Don Mattrick is being positioned as a rock star who can bring the magic back to Zynga. But can Mattrick, who left Microsoft's Interactive Entertainment Business to serve as CEO of the social games company, fix what is broken?
It will take some time to find out. Mattrick takes his seat in the CEO's chair -- and at the board of directors table -- effective July 8. He has an impressive resume. He's been at the forefront of the gaming industry and boasts more than 30 years of experience developing, building and managing profitable entertainment businesses.
"Don is unique in the game business," said Mark Pincus, founder, chairman and chief product officer at Zynga. "He can execute in multiple domains -- hardware, and network, and he's been the person responsible for game franchises like 'Need for Speed,' 'FIFA' and 'The Sims.' He's one of the top executives in the overall entertainment business and he's a great coach who has inspired people to do their best work and build strong, productive teams."
Mattrick Believes He Can Do It
Mattrick, 49, spent six years at Microsoft -- the last three as president of the Interactive Entertainment Business. In that role, he was responsible for the team that grew Microsoft's Xbox 360 global installed base by 700 percent to more than 75 million consoles. Now he's turning his talent to reviving Zynga.
"In its short history, Zynga has redefined entertainment and brought social gaming to the mainstream," Mattrick said. "More than 1 billion people across Web and have installed Zynga games, and franchises like FarmVille and Words With Friends have become a part of people's daily lives.
"I joined Zynga because I believe that Mark's pioneering vision and mission to connect the world through games is just getting started. Zynga is a great business that has yet to realize its full potential. I'm proud to partner with Mark to deliver high-quality, fun, social games wherever people want to play."
Billy Pidgeon, an independent video game analyst, said he's skeptical, not because Mattrick can't work miracles but because Zynga is in a tenuous position without many assets.

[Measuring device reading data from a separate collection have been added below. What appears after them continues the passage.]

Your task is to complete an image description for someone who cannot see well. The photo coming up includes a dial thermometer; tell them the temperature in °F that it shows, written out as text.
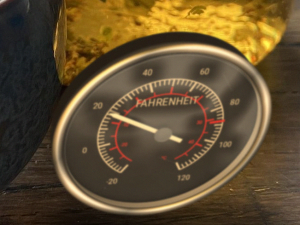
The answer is 20 °F
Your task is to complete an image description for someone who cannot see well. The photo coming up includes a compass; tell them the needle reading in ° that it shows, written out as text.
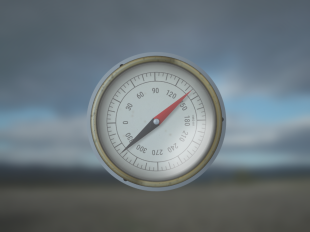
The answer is 140 °
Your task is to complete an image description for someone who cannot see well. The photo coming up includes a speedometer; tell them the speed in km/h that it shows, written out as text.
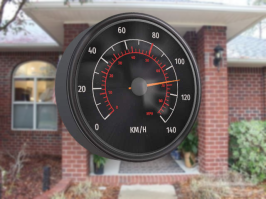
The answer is 110 km/h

"Zynga has had good people working for them. They've bought some great companies and they've even had a couple of somewhat successful forays into mobile, but they lost the position on Facebook and other companies have superseded them," Pidgeon said.
One of Pidgeon's beefs with Zynga is its attitude toward audiences. Zynga may have great games, he said, but the company has not developed relationships with all customers equally. Meanwhile, forward-thinking, free-to-play publishers are treating free players with the same respect as players who shell out cash.
"Hopefully these are things Don Mattrick can help with. But they have a long way to go," Pidgeon told us. "They couldn't have chosen a better person as CEO but I will believe it when I see it because of their past performance."